3. Come riportato da AP il 6 novembre 2010, il prezzo della benzina in Iran era di 3,700 rial o circa 37 centesimi per gallone (3,79 l n.d.r.). Secondo l’articolo, dopo l’abolizione dei sussidi il prezzo avrebbe dovuto crescere del 400%. L’eliminazione dei sussidi e le distorsioni del prezzo avevano, naturalmente, il pieno sostegno del Fondo Monetario Internazionale (si veda per esempio: “Energy Price Reform: Iran to Cut Oil Subsidies in Energy Reform ,” FMI Survey Online.)

4. Questo tasso stimato non rifletteva l’effetto dei tagli ai sussidi pianificati dal governo che si supponeva avrebbero aumentato considerevolmente il tasso di inflazione.

5. World Economic Outlook, Fondo Monetario Internazionale, Ottobre 2010, p. 189. La Banca Centrale dell’Iran stimava un tasso di inflazione per il 2010 del 9,4% (Tehran Times, 4 luglio, 2010).

6. World Economic Outlook, Fondo Monetario Internazionale, Ottobre 2010, p. 183.

7. I tassi stimati per la crescita del PIL in termini reali dell’Iraq e dell’Afghanistan per il 2010 sono, rispettivamente, del 2.6% e 8.9% (Fondo Monetario Internazionale, Ottobre 2010, pp. 182-183).
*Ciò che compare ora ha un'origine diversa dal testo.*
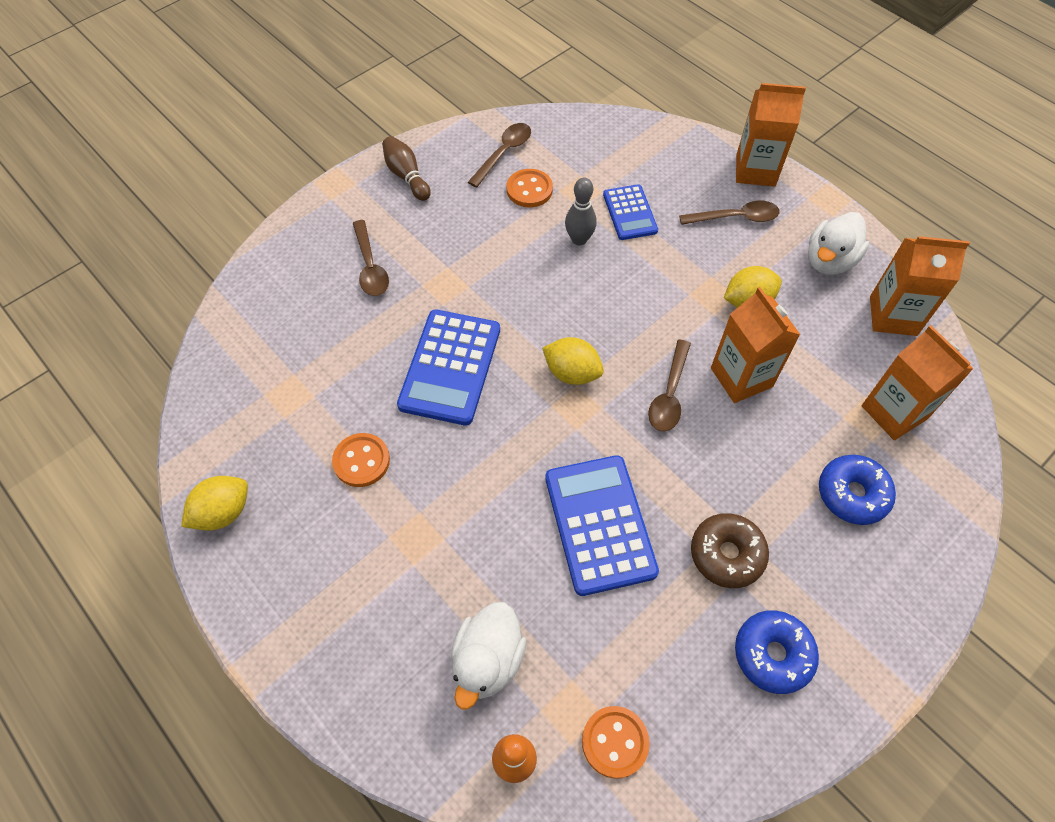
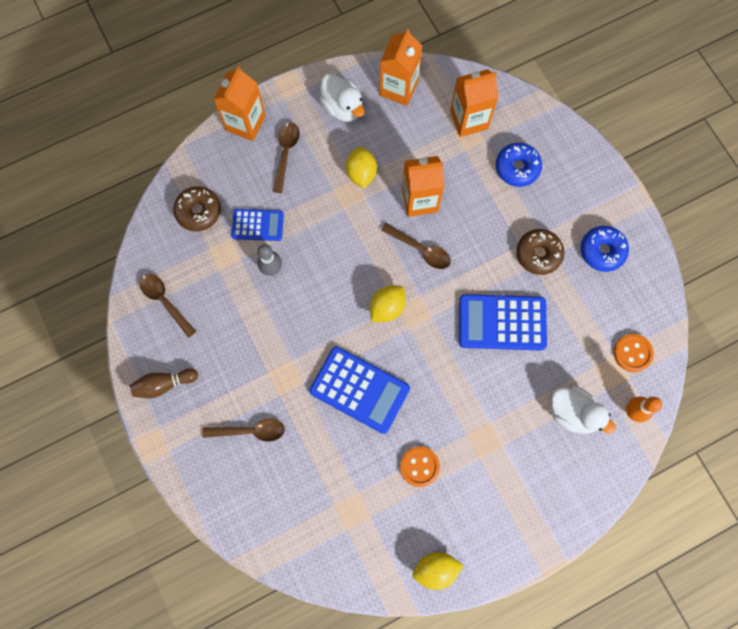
camera: 75 degrees left, 15 degrees up
yellow lemon [181,476,248,531] -> yellow lemon turned 75 degrees counterclockwise [412,552,463,590]
orange button [507,169,553,207] -> none
none -> brown donut [173,186,221,232]

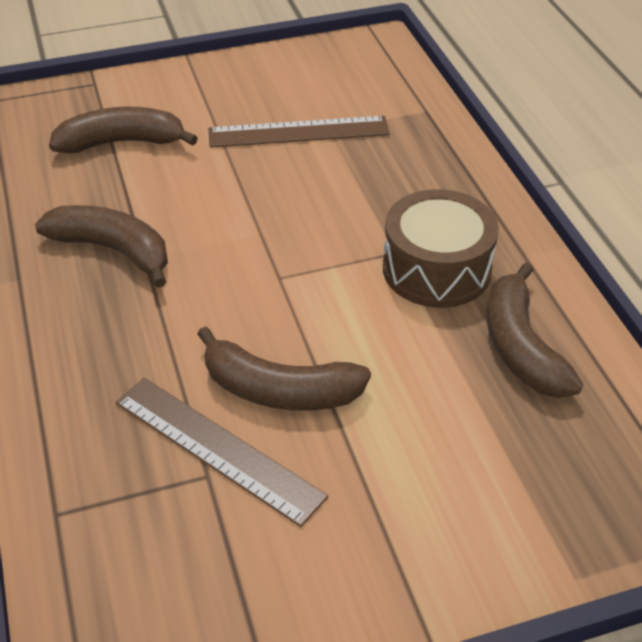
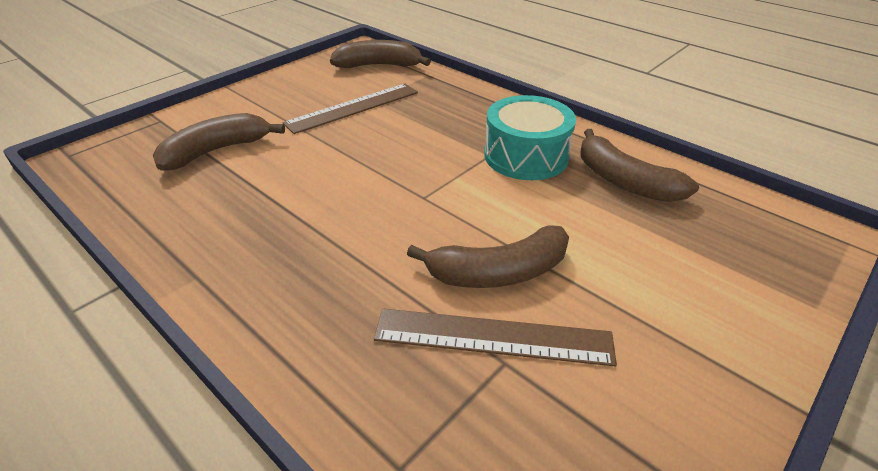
camera: 30 degrees left, 5 degrees down
brown banana [35,205,168,288] -> brown banana moved to [330,40,431,68]
brown drum [383,189,499,308] -> turquoise drum [484,95,576,180]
8. Affermazioni simili sono state fatte dal membro del Congresso Brad Sherman il 9 agosto 2010: “La legge sulle sanzioni attuata di recente è probabilmente la misura più significativa mai presa dal Congresso nei confronti dell’Iran. . . L’obiettivo del decreto è portare l’economia iraniana alla crisi.” Aggiunse inoltre che alcuni critici avevano “affermato che queste misure avrebbero colpito il popolo iraniano. Francamente, abbiamo proprio bisogno di questo.”

Questo brano è tratto da un libro in preparazione che seguirà il precedente The United States and Iran: Sanctions, Wars and the Policy of Dual Containment (Routledge, 2008).